The light from the computer screen is usually very bright in your child’s room. These lights are an invitation to play on the computer. If your child is of the teenage years he or she may be very interested in talking with their friends at night or playing an online game. These factors have been proven to wake up sleeping children and teenagers from much needed sleep.
How can parents change the patterns of their child’s bedtime?
As parents you have control over your child’s environment and bedtime; your child’s personal space.
Simply Remove the Following
Internet accessible Device
Family Computer Time
Research shows that by reducing or removing these items from your children’s room can greatly benefit your child’s health and gaming habits. Moreover, your child will experience more sleep in addition to improved quality of sleep.
With the console in the living room, parents can observe what games are being played. Although you most likely purchased the game either online or at the game store you may not know what the game is about.
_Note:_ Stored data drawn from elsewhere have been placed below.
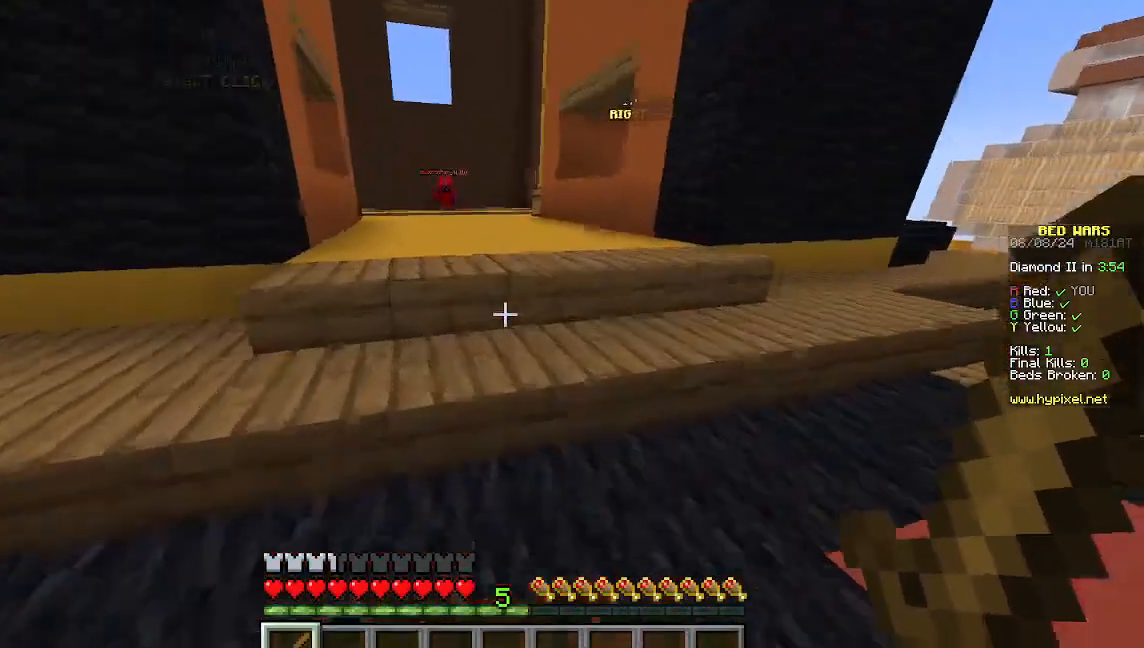
{"keys": ["w"], "mouse": [], "events": []}
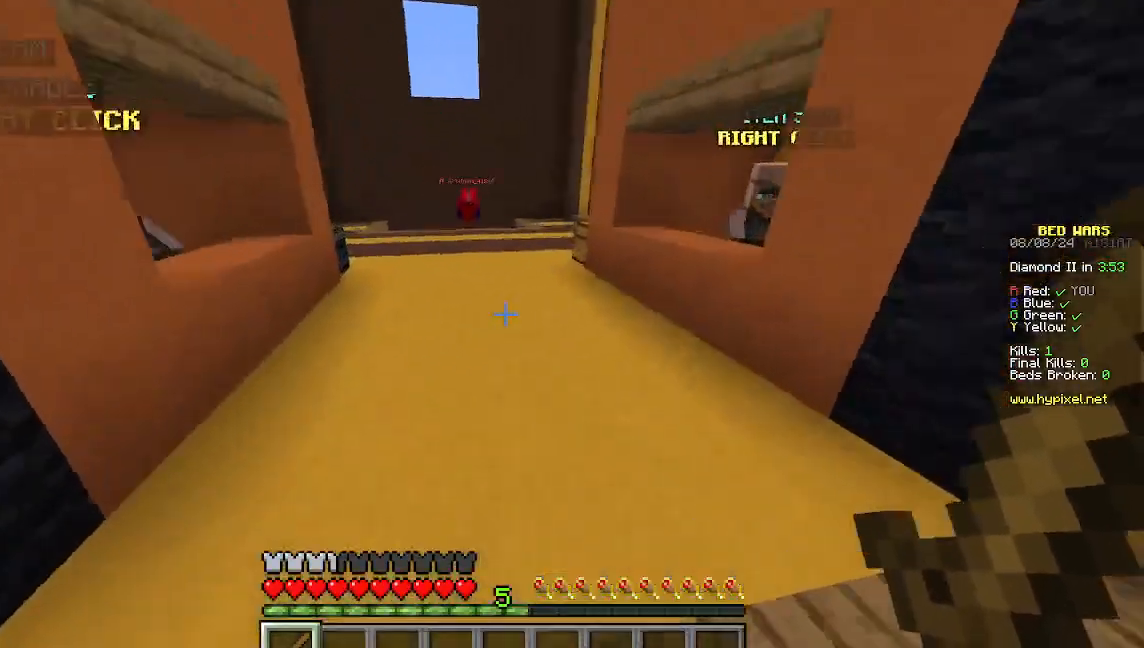
{"keys": ["w"], "mouse": [], "events": []}
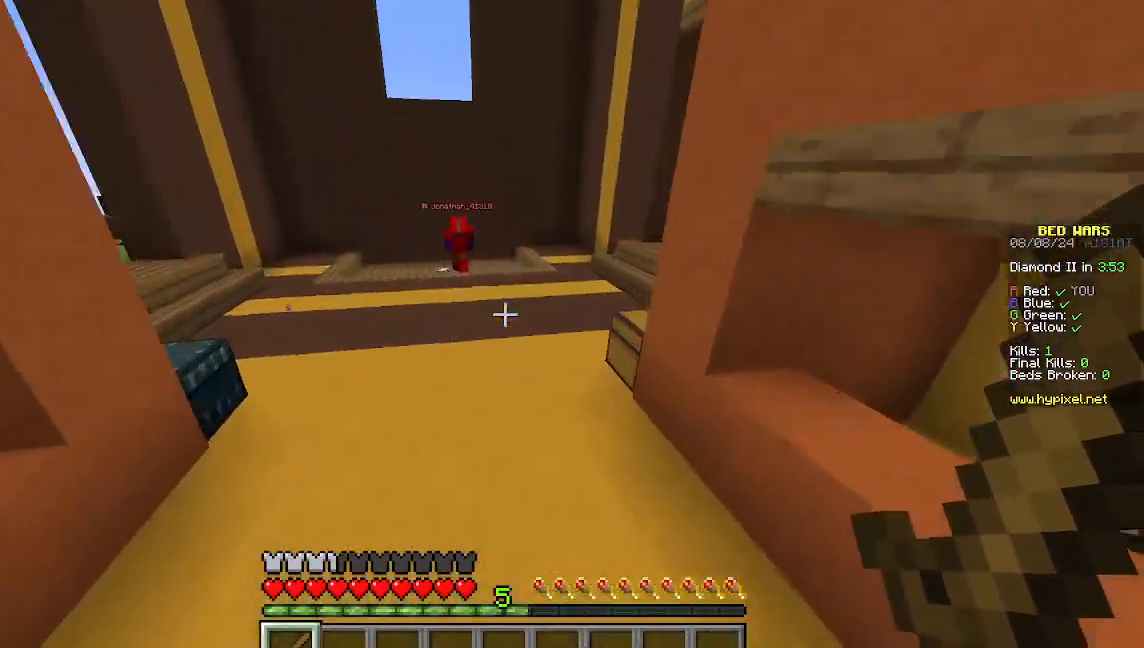
{"keys": ["w"], "mouse": [], "events": []}
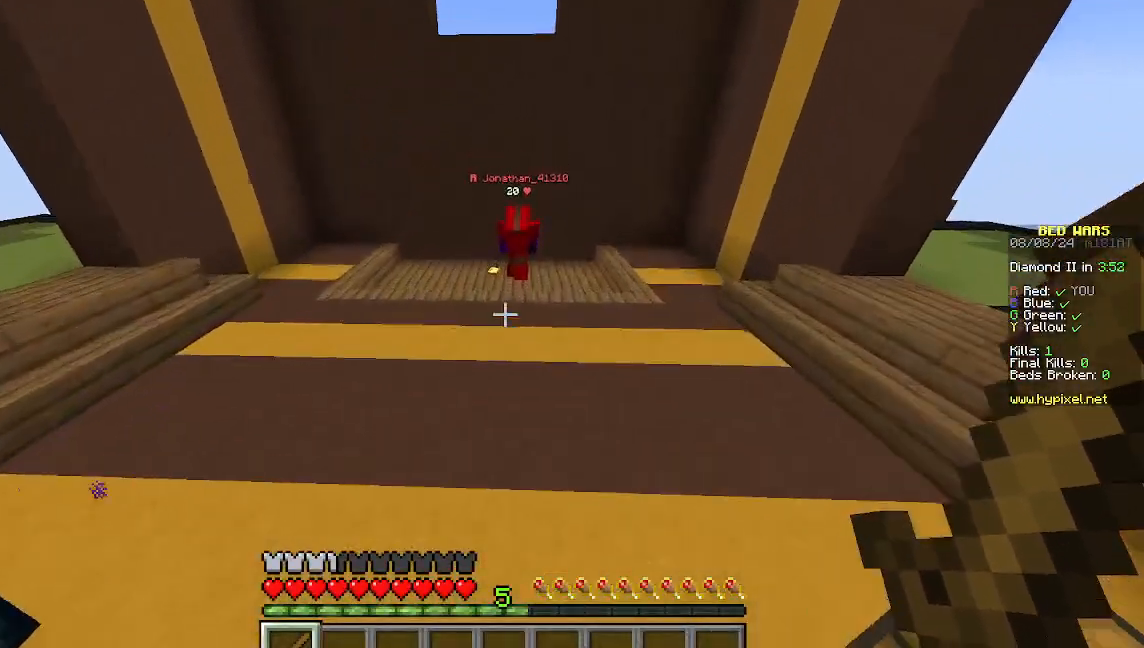
{"keys": ["d", "w"], "mouse": [], "events": [[156, "a", "down"], [222, "a", "up"], [356, "d", "down"]]}
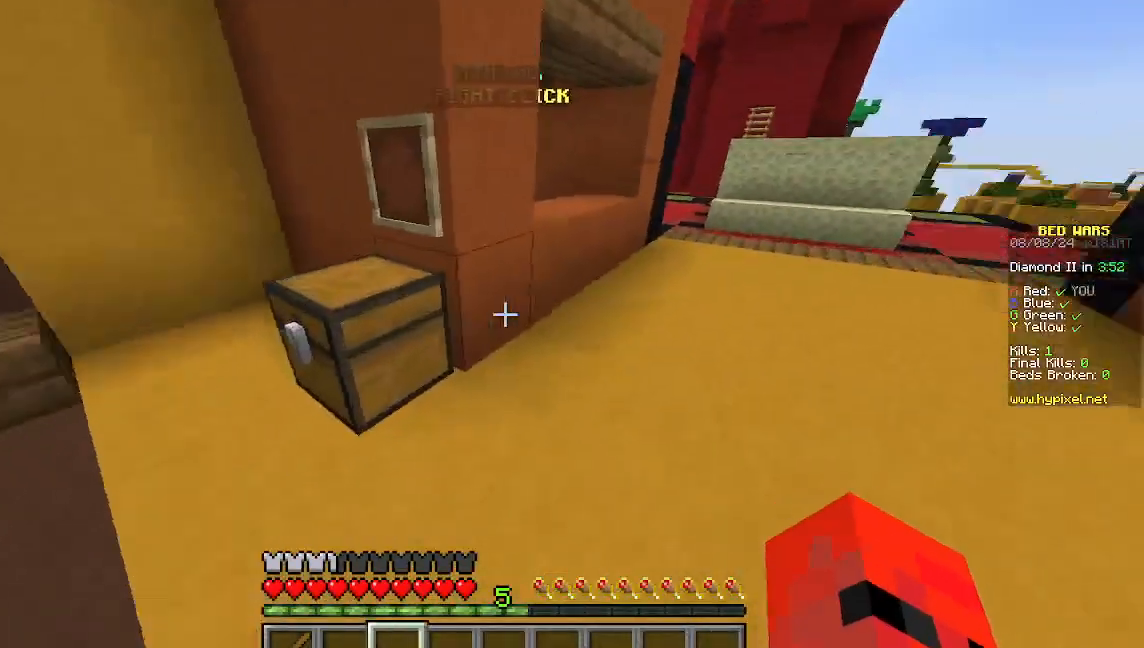
{"keys": ["d", "w"], "mouse": [], "events": []}
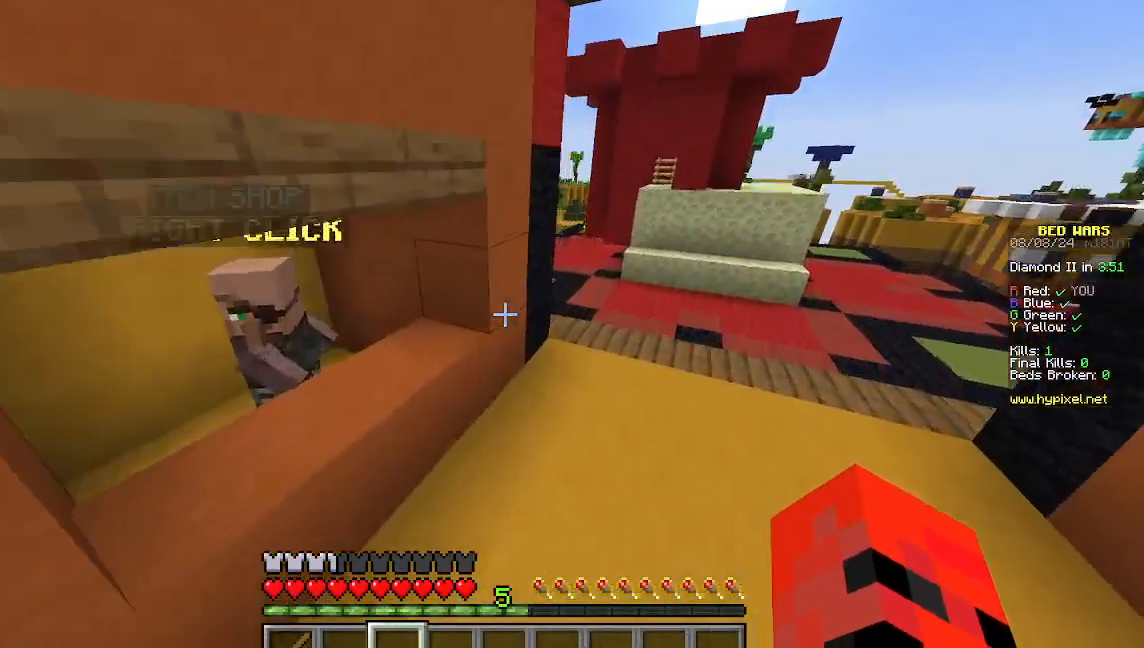
{"keys": ["w"], "mouse": [], "events": [[467, "d", "up"]]}
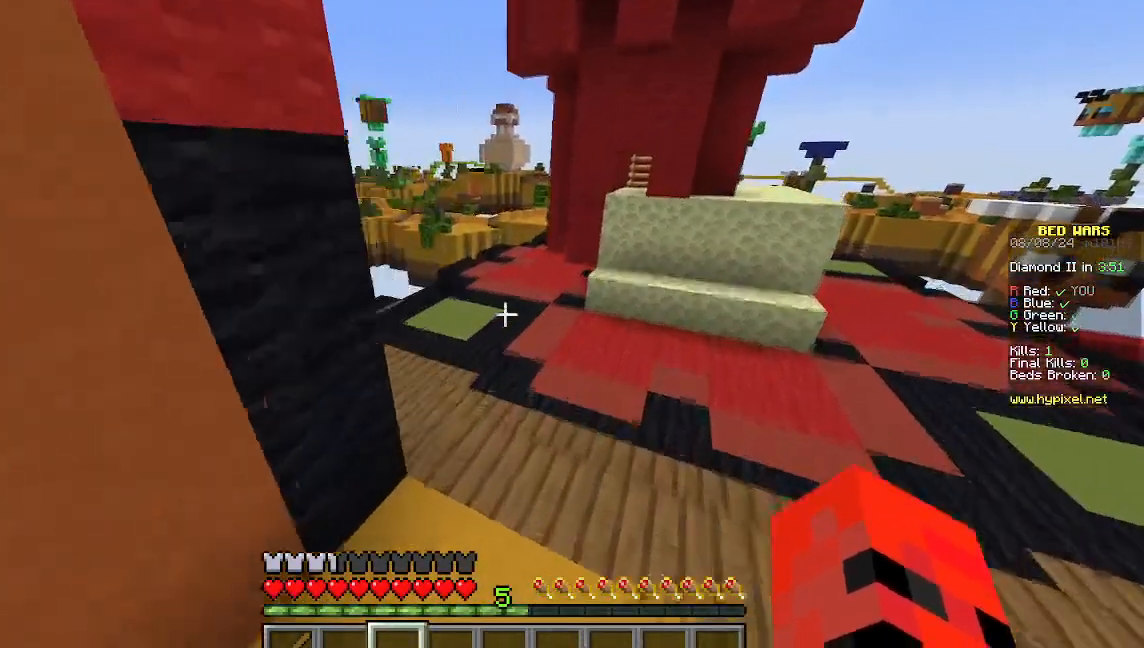
{"keys": ["w"], "mouse": [], "events": []}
In other words, you can slyly monitor the in game content your child is playing.
Children between the ages of 13 and 16 want and need their personal time online to communicate with friends and family. This can be conducted on a family computer or handheld device before bedtime. Therefore, you are not taking away their online access, only their access while in their bedroom. In doing this, your child may not be compliant. However, in the end, you will see improved sleep patterns, and physical activity from your child during the day.
Van den Bulck, J. (2004). Television viewing, computer game playing, and Internet use and self-reported time to bed and time out of bed in secondary-school children. SLEEP-NEW YORK THEN WESTCHESTER-, 27(1), 101-104.